Wenn möglich, sollte die Sanierung von außen nach innen geschehen. "Zuerst die Gebäudehülle dämmen, dann die Heizung auswählen", rät Dannecker. "Eine gute Dämmung verringert den Energiebedarf, sodass die Heizung am Ende viel kleiner ausfallen kann." Wer umgekehrt vorgeht und erst die Heizung erneuert, muss weiterhin ein Haus beheizen, das energieintensiv ist. "Und wenn es dann irgendwann vollständig saniert ist, ist die neue Heizung viel zu groß."

• Wie wichtig ist ein energetisches Gesamtkonzept?

Ist ein Schwachpunkt am Haus ausgemacht, reicht es oftmals nicht, nur ihn allein zu beseitigen. "Jede Veränderung an der Heizung oder der Gebäudehülle kann die energetische Situation aus dem Gleichgewicht bringen", erläutert Tschorn. "Zum Beispiel müssen immer die Fenster und die lichtundurchlässigen Teile der Außenwände gemeinsam betrachtet werden."

Grundsätzlich gilt zum Beispiel auch: Das Fenster sollte nicht besser sein als die Wand. "Gute Fenster haben kaum Wärmeverluste und sind unter Berücksichtigung der solaren Zugewinne heute teilweise wärmer als eine Wand", sagt Tschorn. "Werden solche Fenster in schlecht gedämmte Wände eingebaut, ohne die Einbausituation genauer zu untersuchen, kann sich die Feuchtigkeit an der schwächsten Stelle niederschlagen, und es können Schäden entstehen."

Energieberater Dannecker ergänzt: "Wichtig ist, gewisse Schnittstellen zu beachten – zum Beispiel die Übergänge vom Dach zur Fassade oder von den Fenstern zur Außenwand."

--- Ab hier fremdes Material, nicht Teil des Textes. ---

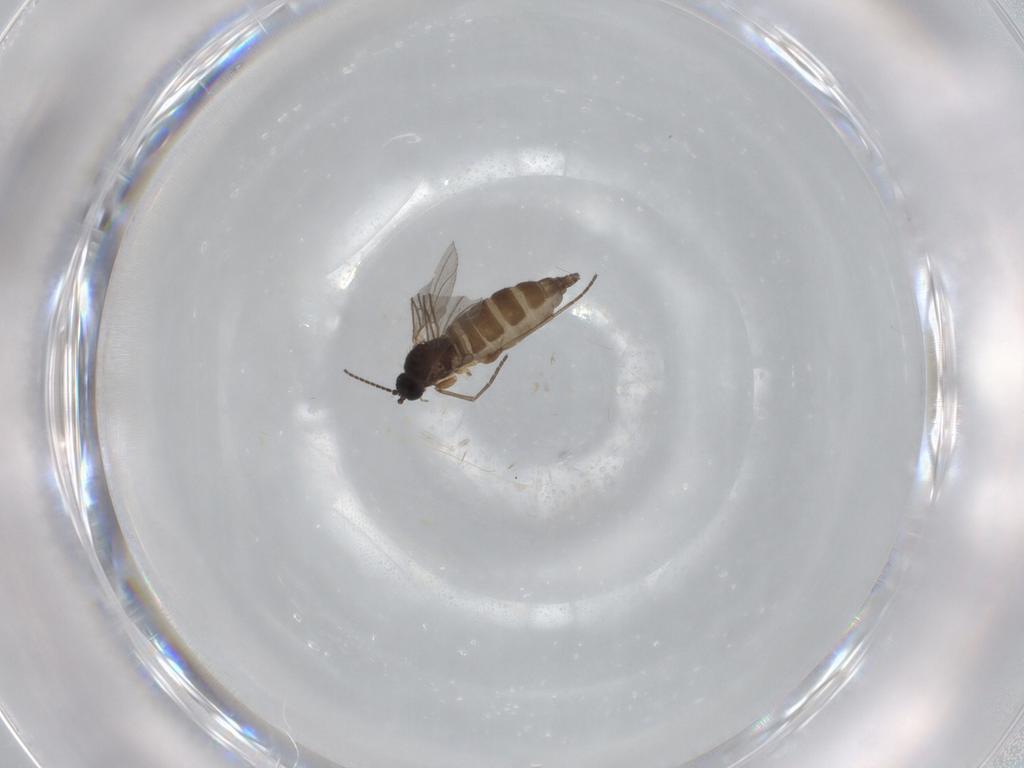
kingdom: Animalia
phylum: Arthropoda
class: Insecta
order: Diptera
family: Cecidomyiidae
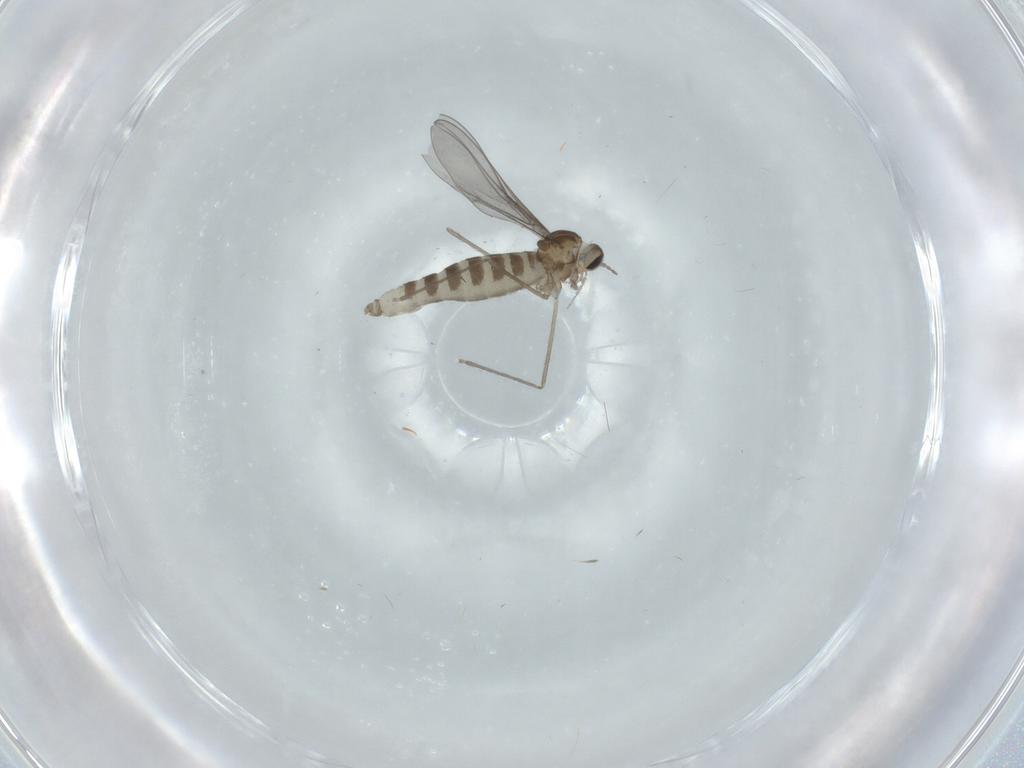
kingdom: Animalia
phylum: Arthropoda
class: Insecta
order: Diptera
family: Cecidomyiidae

• Wen sollte man hinzuziehen?

Hier bietet sich die Hilfe eines unabhängigen Energieberaters an. Er muss für eine KfW-Förderung eh konsultiert werden, denn die Hausbank verlangt zur Prüfung der Förderfähigkeit seinen Kostenvoranschlag. Der Berater erstellt dann ein Gutachten mit Daten über den Energieverbrauch des Hauses und eine Übersicht, wo die meiste Energie verloren geht. Basierend darauf macht er Vorschläge, was sofort verändert und was möglicherweise für die nächsten Jahre geplant werden sollte. Außerdem berät ein Energieexperte zur Finanzierung der Sanierung, den gesetzlichen Vorgaben und die Inanspruchnahme von Fördermitteln.

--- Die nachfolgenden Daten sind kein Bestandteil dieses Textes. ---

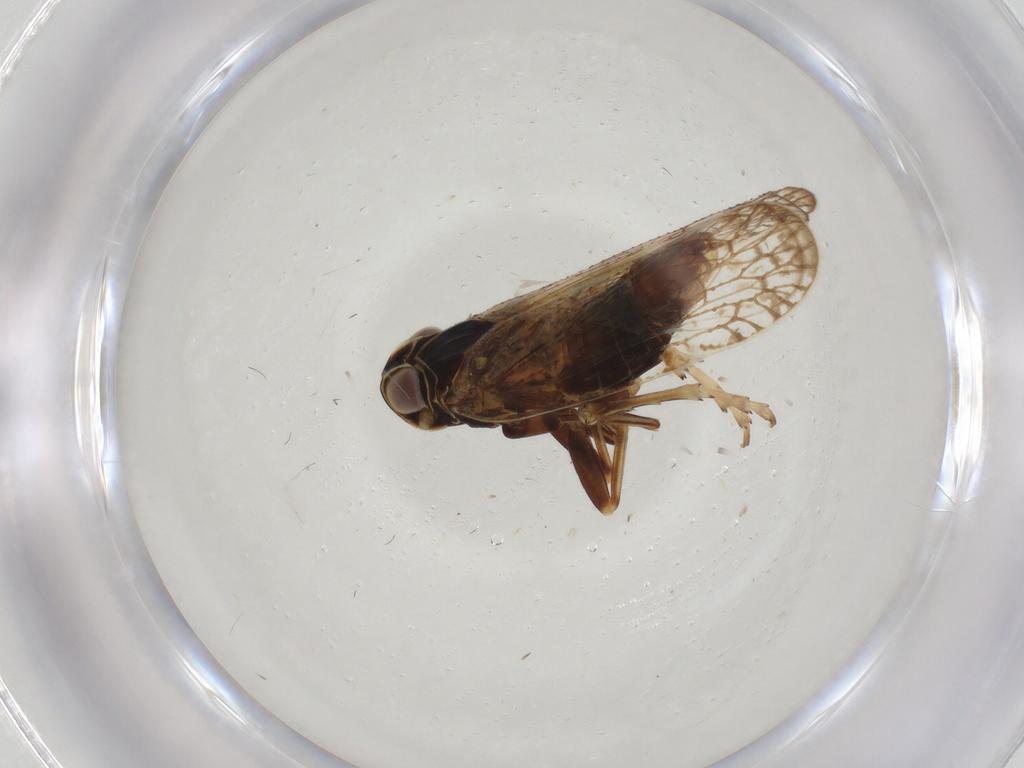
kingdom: Animalia
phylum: Arthropoda
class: Insecta
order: Hemiptera
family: Cixiidae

• Gilt es, Vorgaben zu beachten?

"Neue Fenster müssen die Anforderungen der aktuellen Energieeinsparverordnung erfüllen – ebenso wie die Fassadendämmung oder die des Dachs", erklärt Eva Reinhold-Postina vom Verband Privater Bauherren. "Auch die neue Heizung muss geltende Normen erfüllen. Denn der Gesetzgeber will erreichen, dass die Sanierung auch wirklich messbare energetische Effekte bringt." Für staatliche Fördermittel müssen sogar noch höhere Standards erfüllt werden als die der Verordnung.

Dannecker rät, sich nicht nur von Lockmitteln des Staates verleiten zu lassen: "Bauherren und Eigentümer sollten erst ihren Bedarf ermitteln und dann über Fördermittel nachdenken, nicht umgekehrt."